After a few more choice comments on the Poll Tax and how Militant turned the Iron Lady into iron filings the interviewer laughed out loud and thanked me for a ‘different’ interview!

Alec Thraves

A pub in the pit village of Clowne, Derbyshire, in 1984 during the great miners’ strike: None of us had money beyond being able to afford a solitary pint, but when her name came up, one miner said that on the day she fell off her broomstick he would break the habit of a lifetime and buy champagne.

A silence followed for a few moments, then somebody else said, “let’s make a pledge tonight that we’ll all do the same on that day.”

So tonight – and I don’t even drink – I’ll lift a glass of Tesco’s cheapest fizz to the memory of the courageous striking miners whose fight was for all workers, to their inspiring wives and girlfriends, to the camaraderie I was fortunate enough to be part of in villages like Clowne, and to all those whose futures were blighted by Thatcher.

Robin Clapp

I have spent 35 years hating Thatcher, alive and now dead, for so many reasons. But today my thoughts are with the 96 innocent football fans (demonised by her) I saw die at Hillsborough. May THEY rest in peace.

Emily Kelly

I celebrated Thatcher’s death and I make no apology for it. I raised a glass for the miners from Treharris I stood alongside in 1984/85, to David Jones and Joe Green who died on the picket lines. Thatcher didn’t cry, she called you the enemy within.

I raised a glass to Darren Holmes (15) and Paul Holmes and Paul Wormersley (both 14) who died picking coal during the dispute. Thatcher regarded you as a price worth paying.

To the most inspiring MP ever, Terry Fields. Thatcher imprisoned him. For Nelson Mandela, she hated us for opposing apartheid and called him a terrorist.

For the Shrewsbury pickets. For the Liverpool and Lambeth councillors. For victims of Hillsborough whom she blamed.

So I give her death the same respect she gave all those mentioned.

Kev Dale

To those who tell me I shouldn’t speak out against Thatcher because she is dead, I say this – I am no hypocrite, I loathed her while alive, so why would you expect me to now think otherwise?

To those who tell me it’s a matter of respect for her family, I say this – where were you with your talk of respect for family when she destroyed the lives of so many? It is these families I think of now, these families that my heart goes out to.

For those of you who tell me she’s dead now, it’s over, move on, I say this – the people cannot and will not forget the pain and suffering she rejoiced in causing.

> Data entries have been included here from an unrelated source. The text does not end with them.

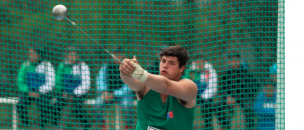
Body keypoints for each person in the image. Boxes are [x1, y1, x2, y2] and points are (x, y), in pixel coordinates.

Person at [119, 45, 198, 130]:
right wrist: (125, 69)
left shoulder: (189, 86)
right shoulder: (147, 85)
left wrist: (141, 73)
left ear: (182, 68)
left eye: (171, 63)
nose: (165, 65)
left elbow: (165, 86)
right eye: (163, 61)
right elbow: (131, 82)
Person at [217, 51, 260, 130]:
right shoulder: (226, 73)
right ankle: (225, 125)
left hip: (244, 97)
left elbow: (253, 87)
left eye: (236, 60)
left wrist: (236, 97)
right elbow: (222, 88)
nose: (234, 62)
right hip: (230, 97)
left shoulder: (246, 72)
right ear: (229, 62)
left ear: (240, 60)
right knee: (217, 105)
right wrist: (227, 96)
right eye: (232, 60)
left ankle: (250, 127)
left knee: (248, 108)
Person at [95, 47, 134, 129]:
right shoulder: (106, 66)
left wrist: (115, 94)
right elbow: (100, 80)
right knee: (97, 104)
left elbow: (130, 86)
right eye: (116, 54)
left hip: (123, 96)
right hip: (107, 94)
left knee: (126, 106)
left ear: (123, 56)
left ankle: (129, 125)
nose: (117, 57)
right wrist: (104, 91)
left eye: (120, 55)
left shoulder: (128, 67)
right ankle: (103, 125)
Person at [52, 47, 91, 130]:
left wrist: (74, 93)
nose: (72, 57)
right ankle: (57, 126)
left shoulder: (83, 66)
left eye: (74, 55)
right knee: (55, 106)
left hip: (79, 94)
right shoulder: (62, 66)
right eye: (70, 55)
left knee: (77, 107)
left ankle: (86, 126)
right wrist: (63, 91)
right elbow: (58, 81)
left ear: (77, 56)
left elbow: (86, 84)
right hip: (64, 94)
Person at [16, 48, 55, 128]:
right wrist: (28, 91)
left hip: (43, 93)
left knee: (44, 106)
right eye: (30, 54)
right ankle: (27, 125)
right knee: (20, 105)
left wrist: (39, 91)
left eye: (33, 54)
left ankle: (43, 126)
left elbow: (51, 82)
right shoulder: (25, 65)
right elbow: (20, 81)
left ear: (39, 55)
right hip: (29, 92)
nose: (30, 56)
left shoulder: (47, 65)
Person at [254, 63, 277, 130]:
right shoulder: (261, 96)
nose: (268, 91)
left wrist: (265, 112)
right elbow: (257, 109)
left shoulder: (277, 96)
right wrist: (271, 112)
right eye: (267, 89)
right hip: (262, 127)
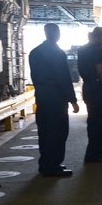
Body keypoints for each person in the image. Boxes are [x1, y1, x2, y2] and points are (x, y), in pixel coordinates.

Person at [28, 23, 79, 177]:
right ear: (54, 34)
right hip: (56, 96)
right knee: (58, 131)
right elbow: (63, 77)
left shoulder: (35, 52)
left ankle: (46, 163)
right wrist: (73, 100)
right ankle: (53, 165)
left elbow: (34, 76)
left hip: (42, 95)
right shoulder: (57, 53)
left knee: (44, 131)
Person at [76, 27, 102, 163]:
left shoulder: (82, 49)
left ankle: (94, 152)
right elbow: (101, 72)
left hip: (88, 87)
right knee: (101, 122)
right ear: (100, 37)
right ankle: (96, 153)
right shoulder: (98, 50)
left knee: (93, 121)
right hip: (100, 89)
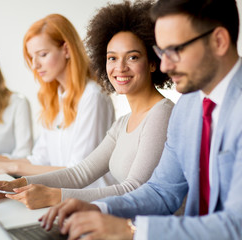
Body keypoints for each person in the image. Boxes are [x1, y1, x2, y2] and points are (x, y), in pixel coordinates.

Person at [39, 0, 242, 239]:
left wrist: (130, 231)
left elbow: (236, 226)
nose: (165, 64)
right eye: (160, 52)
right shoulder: (187, 107)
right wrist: (100, 209)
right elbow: (161, 191)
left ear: (218, 41)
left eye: (175, 50)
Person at [0, 1, 174, 210]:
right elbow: (80, 173)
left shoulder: (161, 114)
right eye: (112, 58)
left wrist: (56, 196)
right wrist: (19, 184)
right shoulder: (123, 123)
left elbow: (134, 188)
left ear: (153, 62)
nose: (120, 67)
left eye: (133, 57)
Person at [0, 14, 116, 189]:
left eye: (42, 55)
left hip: (92, 201)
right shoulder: (55, 97)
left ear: (66, 50)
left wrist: (9, 166)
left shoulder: (92, 97)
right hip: (63, 196)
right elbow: (37, 160)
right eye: (31, 57)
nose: (35, 65)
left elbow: (78, 172)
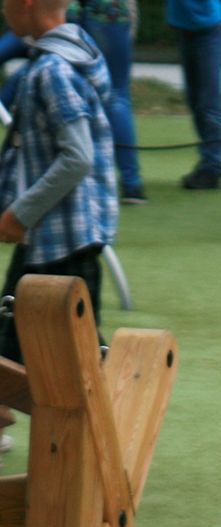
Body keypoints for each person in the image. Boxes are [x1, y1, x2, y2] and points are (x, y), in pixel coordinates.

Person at [0, 0, 118, 365]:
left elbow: (77, 157)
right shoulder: (66, 57)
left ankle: (116, 414)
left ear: (26, 4)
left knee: (79, 370)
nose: (3, 13)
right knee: (11, 357)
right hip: (52, 240)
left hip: (64, 243)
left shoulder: (52, 71)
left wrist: (20, 213)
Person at [72, 0, 146, 203]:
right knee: (117, 95)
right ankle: (132, 184)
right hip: (110, 10)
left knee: (70, 89)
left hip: (63, 10)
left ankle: (80, 179)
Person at [166, 0, 221, 189]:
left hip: (210, 29)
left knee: (208, 103)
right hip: (187, 30)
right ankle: (211, 159)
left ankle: (212, 165)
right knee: (194, 100)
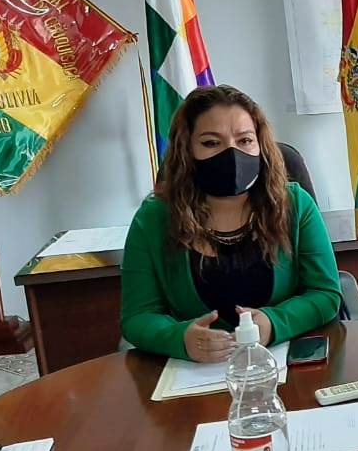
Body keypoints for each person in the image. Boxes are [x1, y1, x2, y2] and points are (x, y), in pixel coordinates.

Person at [121, 85, 341, 361]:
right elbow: (138, 316)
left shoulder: (294, 205)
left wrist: (274, 323)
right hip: (193, 374)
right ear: (186, 150)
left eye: (245, 140)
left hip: (284, 365)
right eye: (211, 143)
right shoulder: (153, 219)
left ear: (261, 146)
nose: (232, 153)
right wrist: (181, 339)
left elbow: (325, 294)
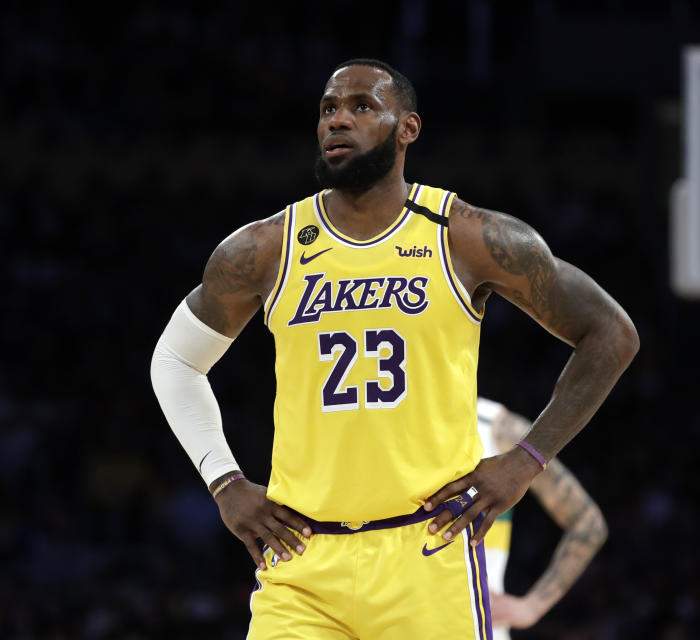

The truth is, dead or alive, her legacy lives on, division and inequality. Where is our industry? She was homophobic, she privatised everything she could – subsequent governments have followed because she made it possible.

She destroyed trade unions because they gave voice to the people she wanted to destroy, the working class.

And so, I have no objection to some mourning her death, but I am still mourning her life. We must learn from history, to do that we cannot and must not forget.

Serena Cheung

As a born-and-bred Yellowbelly, I’m proud to be from Lincolnshire. I’m proud of the Lincolnshire civil servants who struck last week, and the bridge-keepers who have struck for weeks at Sutton Bridge recently.

What I’m not so proud of is that our county produced one of the most vile, brutal people that has ever led this country.

While, like many people, I smiled at the news that Maggie Thatcher is finally dead, I’d rather keep the champagne bottles corked until her ideas are buried with her and we’ve achieved our real aim – a democratic socialist transformation of society by the mass of working people. That will be true vengeance to her and her ideas.

Nick Parker, secretary, Lincoln & District TUC

On Plumstead Common in the London Borough of Greenwich on Monday night, there was a firework display by a local trade unionist who had personally spent £100 to celebrate the death of Thatcher. A crowd from the local pub came out to watch the display and join in the celebrations!